Lastly, we finally moved to Linear from Jira, drastically removing the amount of process administration required to set up simple engineering workflows.
Sweating the (design) details
2023 was also the first full year that I had two designers reporting to me, so, for better or worse, I am also a design leader. Of course, I am not a designer by trade, but I started to work with the designers to sweat some of the details of our UI/UX a little bit more. RevenueCat is not a design oriented company – built by engineers, for engineers, a lot of the dashboard UI is mostly functional in nature. However, some of our concepts are already confusing, and as a team we’ve started pushing to make some of the entities more distinct. Without attempting to take credit for any of the work of our two amazing designers, I do think that we managed to ship some new UIs that are a far cry from the tables found elsewhere in the product, for example, the UI for targeting:
The power of deadlines
I didn’t really use to believe in deadlines. Asking Engineers for when they think they’ll be done, sure. Pushing to reduce scope to ship earlier, sure. But deadlines? They gave me the impression of death marches, not understanding the uncertainties of software development, waterfall planning, and so on.
I have changed my stance on this quite a bit this year. I now believe that a (self-imposed) deadline can be a catalyst for actually getting things out the door, and not falling into the trap of the last 10% of the project taking as much time as the first 90%. Setting a deadline can also be a forcing function for reconsidering scope cuts again and again – sometimes, if it turns out that one aspect of the project takes more effort than originally thought, in order to still hit the deadline, the team will come up with more creative solutions to reduce the scope – constraints breed creativity.
Complexifying vs. simplifying
This quote from Maggie Crowley really stuck in my head in the last couple of months of the year:
Some people, a broad generalization that I think comes up in things like when you're interviewing PMs for a job and you say things like are they a simplifier or are they complexifier? Do they make things complicated? And so some of it's a little bit of just who you are and how you think.

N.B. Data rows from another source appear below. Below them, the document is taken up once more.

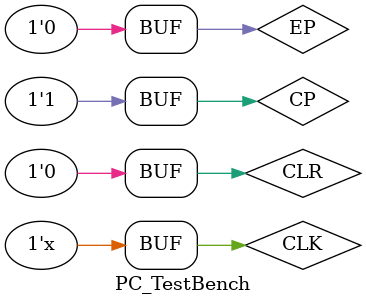
<source format=v>
module PC_TestBench ();

reg CLK, CP, EP, CLR;

wire [3:0] PC_Out;

PC Unit(.PC_Out (PC_Out),
	.CLK	(CLK),
	.CP	(CP),
	.EP	(EP),
	.CLR	(CLR)
);

always #10 CLK = ~CLK;

initial
  begin
       CLK = 0; CLR = 1; CP = 1; EP = 1;
  #25  CLR = 0;
  
  #400 CP = 0;
  #500 CP = 1;
  #550 EP = 0;
end
endmodule

</source>
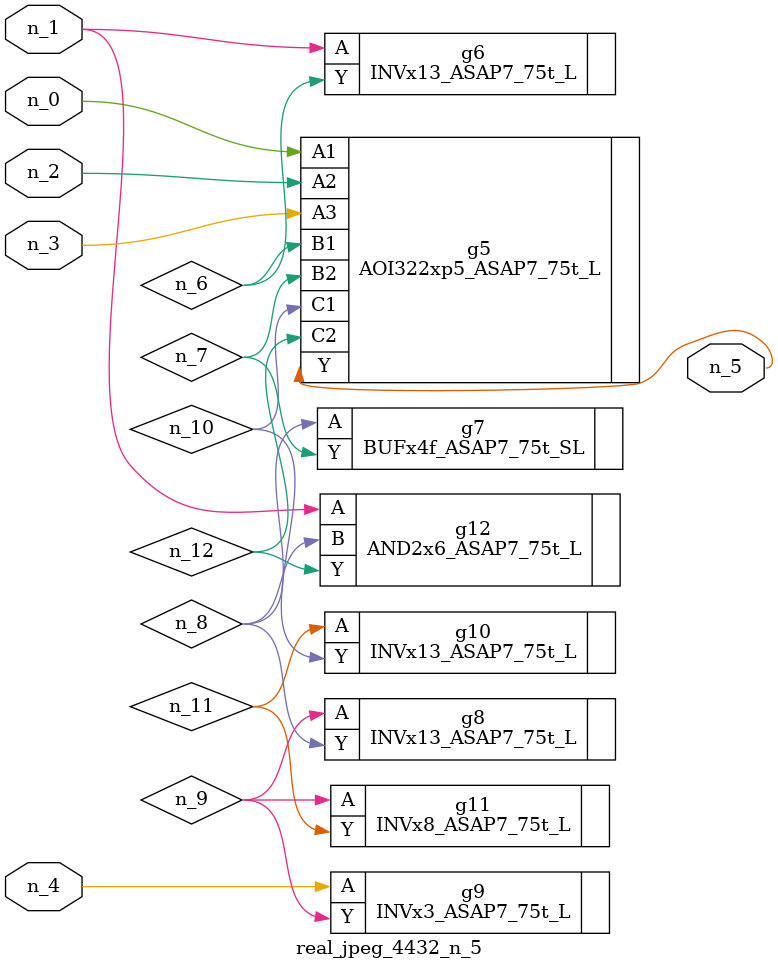
<source format=v>
module real_jpeg_4432_n_5 (n_4, n_0, n_1, n_2, n_3, n_5);

input n_4;
input n_0;
input n_1;
input n_2;
input n_3;

output n_5;

wire n_12;
wire n_8;
wire n_11;
wire n_6;
wire n_7;
wire n_10;
wire n_9;

AOI322xp5_ASAP7_75t_L g5 ( 
.A1(n_0),
.A2(n_2),
.A3(n_3),
.B1(n_6),
.B2(n_7),
.C1(n_10),
.C2(n_12),
.Y(n_5)
);

INVx13_ASAP7_75t_L g6 ( 
.A(n_1),
.Y(n_6)
);

AND2x6_ASAP7_75t_L g12 ( 
.A(n_1),
.B(n_8),
.Y(n_12)
);

INVx3_ASAP7_75t_L g9 ( 
.A(n_4),
.Y(n_9)
);

BUFx4f_ASAP7_75t_SL g7 ( 
.A(n_8),
.Y(n_7)
);

INVx13_ASAP7_75t_L g8 ( 
.A(n_9),
.Y(n_8)
);

INVx8_ASAP7_75t_L g11 ( 
.A(n_9),
.Y(n_11)
);

INVx13_ASAP7_75t_L g10 ( 
.A(n_11),
.Y(n_10)
);


endmodule
</source>
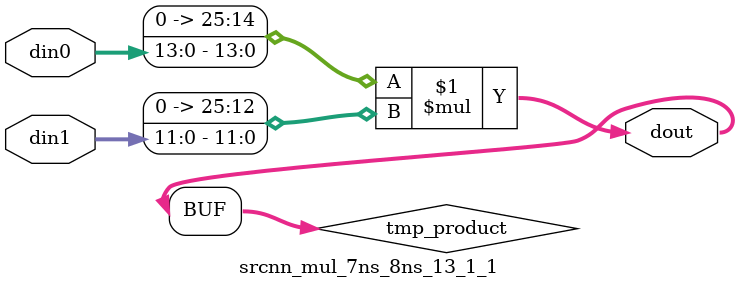
<source format=v>

`timescale 1 ns / 1 ps

  module srcnn_mul_7ns_8ns_13_1_1(din0, din1, dout);
parameter ID = 1;
parameter NUM_STAGE = 0;
parameter din0_WIDTH = 14;
parameter din1_WIDTH = 12;
parameter dout_WIDTH = 26;

input [din0_WIDTH - 1 : 0] din0; 
input [din1_WIDTH - 1 : 0] din1; 
output [dout_WIDTH - 1 : 0] dout;

wire signed [dout_WIDTH - 1 : 0] tmp_product;










assign tmp_product = $signed({1'b0, din0}) * $signed({1'b0, din1});











assign dout = tmp_product;







endmodule

</source>
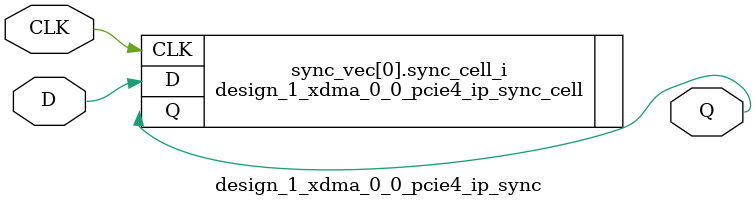
<source format=v>

`timescale 1ps / 1ps

(* DowngradeIPIdentifiedWarnings = "yes" *)
module design_1_xdma_0_0_pcie4_ip_sync #
(
    parameter integer WIDTH = 1, 
    parameter integer STAGE = 3
)
(
    //-------------------------------------------------------------------------- 
    //  Input Ports
    //-------------------------------------------------------------------------- 
    input                               CLK,
    input       [WIDTH-1:0]             D,
    
    //-------------------------------------------------------------------------- 
    //  Output Ports
    //-------------------------------------------------------------------------- 
    output      [WIDTH-1:0]             Q
);                                                        



//--------------------------------------------------------------------------------------------------
//  Generate Synchronizer - Begin
//--------------------------------------------------------------------------------------------------
genvar i;

generate for (i=0; i<WIDTH; i=i+1) 

    begin : sync_vec

    //----------------------------------------------------------------------
    //  Synchronizer
    //----------------------------------------------------------------------
    design_1_xdma_0_0_pcie4_ip_sync_cell #
    (
        .STAGE                          (STAGE)
    )    
    sync_cell_i
    (
        //------------------------------------------------------------------
        //  Input Ports
        //------------------------------------------------------------------
        .CLK                            (CLK),
        .D                              (D[i]),

        //------------------------------------------------------------------
        //  Output Ports
        //------------------------------------------------------------------
        .Q                              (Q[i])
    );
 
    end   
      
endgenerate 
//--------------------------------------------------------------------------------------------------
//  Generate - End
//--------------------------------------------------------------------------------------------------



endmodule

</source>
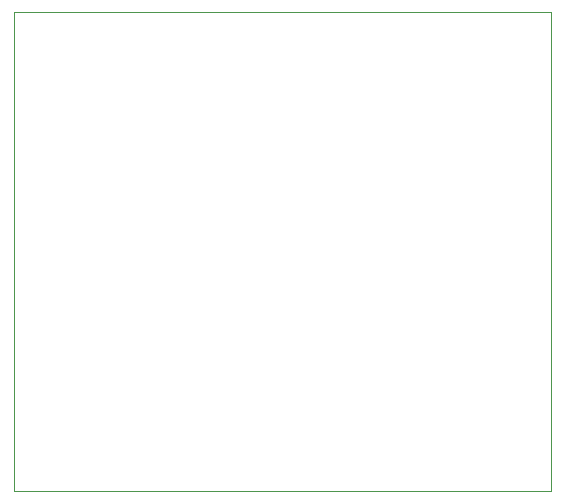
<source format=gbr>
%TF.GenerationSoftware,KiCad,Pcbnew,9.0.0*%
%TF.CreationDate,2025-02-27T16:49:56-05:00*%
%TF.ProjectId,week 6,7765656b-2036-42e6-9b69-6361645f7063,rev?*%
%TF.SameCoordinates,Original*%
%TF.FileFunction,Profile,NP*%
%FSLAX46Y46*%
G04 Gerber Fmt 4.6, Leading zero omitted, Abs format (unit mm)*
G04 Created by KiCad (PCBNEW 9.0.0) date 2025-02-27 16:49:56*
%MOMM*%
%LPD*%
G01*
G04 APERTURE LIST*
%TA.AperFunction,Profile*%
%ADD10C,0.050000*%
%TD*%
G04 APERTURE END LIST*
D10*
X55000000Y-45000000D02*
X100500000Y-45000000D01*
X100500000Y-85500000D01*
X55000000Y-85500000D01*
X55000000Y-45000000D01*
M02*

</source>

I’ve started to use this distinction a lot to think through both how people are acting (complexifying or simplifying), but also about how I and teams I am a part of are tackling a problem: are we adding or removing complexity?
Reaping the benefits of a remote organization
The last point isn’t so much a lesson learned as more of an achievement that I really enjoyed this year. I was finally able to make full use of being part of a remote company, and spend a couple of months with my family traveling through Asia and Australia. While I wouldn’t want to live the digital nomad life every day (especially not with two young children), for a couple of months, it was amazing, and I felt amazingly privileged to be able to do that.